Vibo, Scuglia: “A escolha da temporada teatral nasceu de critérios de qualidade, solidez e transparência”

A cidade de Vibo Valentia prepara-se para viver um momento decisivo para a sua vida cultural: a iminente inauguração do teatro municipal e a estreia da primeira temporada teatral. Uma transição esperada há anos, acompanhada nas últimas semanas por um animado debate público e comentários que apareceram na imprensa e nas redes sociais.

Neste contexto, Domenico Libero Scuglia, presidente da Comissão de Avaliação e gestor do setor da Cultura do Município, intervém e esclarece os critérios subjacentes às escolhas feitas.
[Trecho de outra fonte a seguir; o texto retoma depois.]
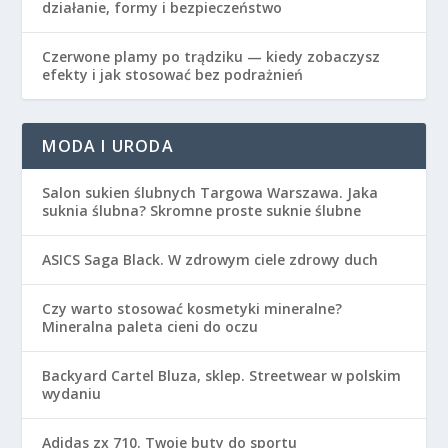
działanie, formy i bezpieczeństwo
Czerwone plamy po trądziku — kiedy zobaczysz
efekty i jak stosować bez podrażnień
MODA I URODA
Salon sukien ślubnych Targowa Warszawa. Jaka
suknia ślubna? Skromne proste suknie ślubne
ASICS Saga Black. W zdrowym ciele zdrowy duch
Czy warto stosować kosmetyki mineralne?
Mineralna paleta cieni do oczu
Backyard Cartel Bluza, sklep. Streetwear w polskim
wydaniu
Adidas zx 710. Twoje buty do sportu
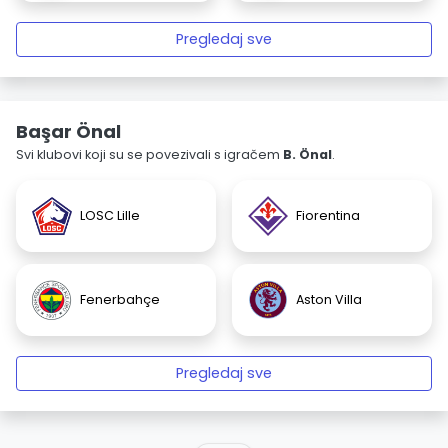
Pregledaj sve
Başar Önal
Svi klubovi koji su se povezivali s igračem
B. Önal
.
LOSC Lille
Fiorentina
Fenerbahçe
Aston Villa
Pregledaj sve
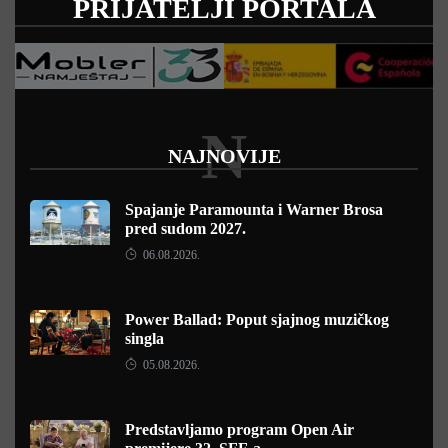
PRIJATELJI PORTALA
N
NAJNOVIJE
Spajanje Paramounta i Warner Brosa
pred sudom 2027.
06.08.2026.
Power Ballad: Poput sjajnog muzičkog
singla
05.08.2026.
Predstavljamo program Open Air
Scuglia sublinha como o edital suscitou um interesse significativo: oito operadores culturais participantes, todos admitidos, com propostas largamente consideradas de alto nível. “Um sinal – afirma – da efervescência cultural que atravessa a cidade”. Uma participação tão ampla teria tornado a decisão final particularmente complexa.

A Comissão, explica Scuglia, avaliou os projetos seguindo rigorosamente os critérios estabelecidos pelo edital, divididos em duas áreas: qualificação da entidade proponente e qualidade da temporada teatral. O que pesou, porém, foi a peculiaridade do contexto: não um teatro já consolidado e testado, mas uma nova estrutura, chamada a sediar uma temporada “experimental”.

Nesta perspetiva, a Comissão considerou crucial centrar-se na solidez, experiência e fiabilidade do operador. Características que, segundo a avaliação final, levaram à identificação da AMA Calabria como a proposta mais completa, capaz de garantir tanto um programa de qualidade como um grupo de trabalho estruturado com todo o profissionalismo necessário.

“A ligeira diferença com os demais concorrentes – especifica Scuglia – é o sinal de uma escolha ponderada e profunda”. O presidente da Comissão reitera ainda um conceito central: “O teatro não é feito apenas pelos atores em palco, mas pelo trabalho – muitas vezes invisível – de quem trabalha nos bastidores.